Moses and the Masses Turn Out for Music Center Birthday Bash
Ask a Hollywood cabbie how to get to the Music Center and he might say, “Practice!”
Ask the kids from Chinatown’s Castelar Elementary School and you won’t get a punch line. “We walked up Alpine and turned left on Grand,” one sixth-grader explained Wednesday, providing a partial explanation as to why an estimated 10,000 people found themselves on Music Center Plaza at lunchtime Wednesday.
The occasion was the Music Center’s 25th birthday. In a silver anniversary year that has been sprinkled with exclusive black-tie soirees, this event was a decidedly Populist affair that featured, among other things, Charlton Heston doing a little Moses shtick.
In addition to 70 kids from Castelar, the crowd included more than 1,200 uniformed high school musicians, an army of office workers on their lunch break, scores of jurors from the courthouse next door and at least two theater lovers who rode in on an RTD bus.
“What I was trying to do was compare the number of people to the kids in band, and 10,000 is probably conservative,” said Music Center spokeswoman Kathy Bornstein.
The party was a way for the Music Center to show its appreciation for years of support from the Los Angeles community, Bornstein said. “We do a lot of big events and galas during the year. We’re really more and more geared to doing events for the community at large.
This party featured carrot cake, cartons of milk, jugglers and the USC Song Girls.
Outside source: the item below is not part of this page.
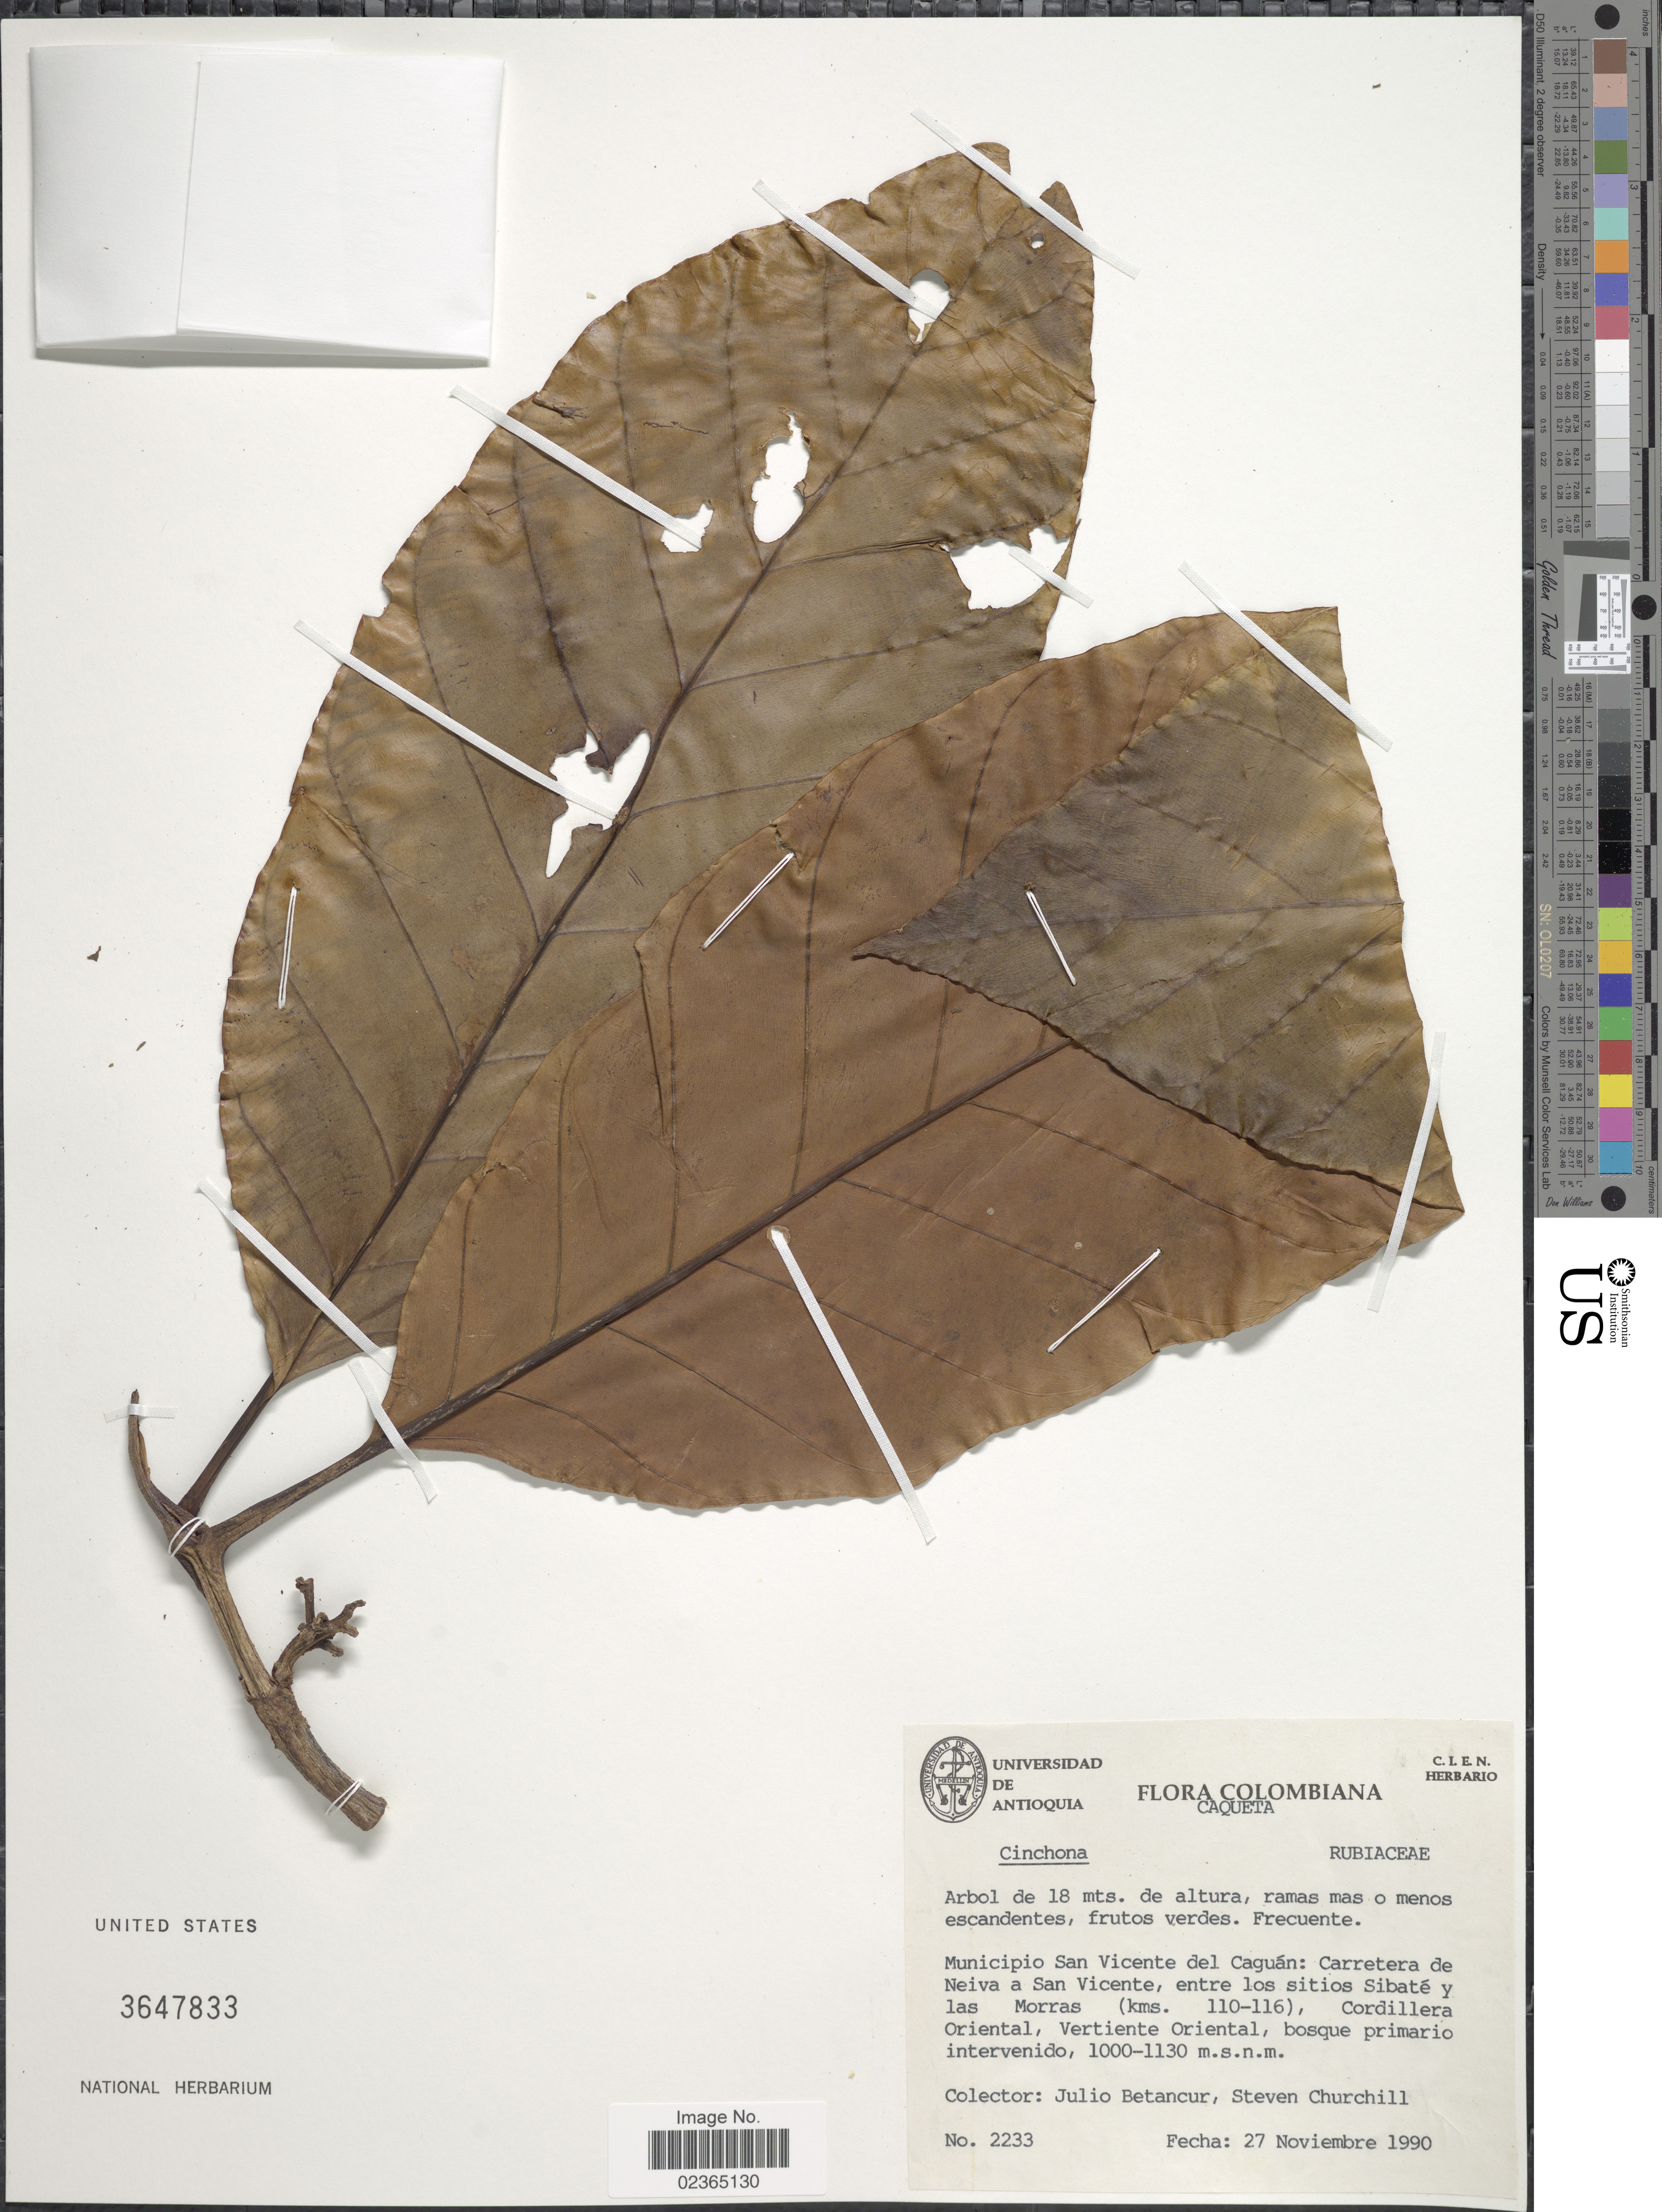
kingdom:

Radio personalities Ken Minyard and Bob Arthur served as emcees, and, as at any good Southern California party, the talk turned to real estate. When the Music Center opened on Dec. 6, 1964, they noted, the average cost of a three-bedroom home in Los Angeles was $15,425.
The massive musical ensemble was composed of the USC marching band and 22 high school bands that had arrived from as far away as Mojave, Riverside and San Diego. They played selections from “A Chorus Line,” “The Phantom of the Opera” and “The Music Man.”
Heston, featured as a guest speaker along with Carol Channing, recalled that when the Music Center was being planned more than 25 years ago, “some people thought it might dampen the performing arts here. Of course, that has not happened.”
Adding some Hollywood schmaltz to the occasion, Heston briefly reprised his role in the film “The Ten Commandments,” with the Lipchitz Fountain playing the role of the Red Sea. Holding Moses’ (prop) staff aloft, Heston intoned, “Who is on the Lord’s side? Let him come to me!”
The waters parted, of course. Just like at Universal Studios.
For revelers who didn’t have jobs to get back to or verdicts to decide, the Music Center opened the Mark Taper Forum to the public Wednesday afternoon for a free dress rehearsal of Truman Capote’s “A Christmas Memory.”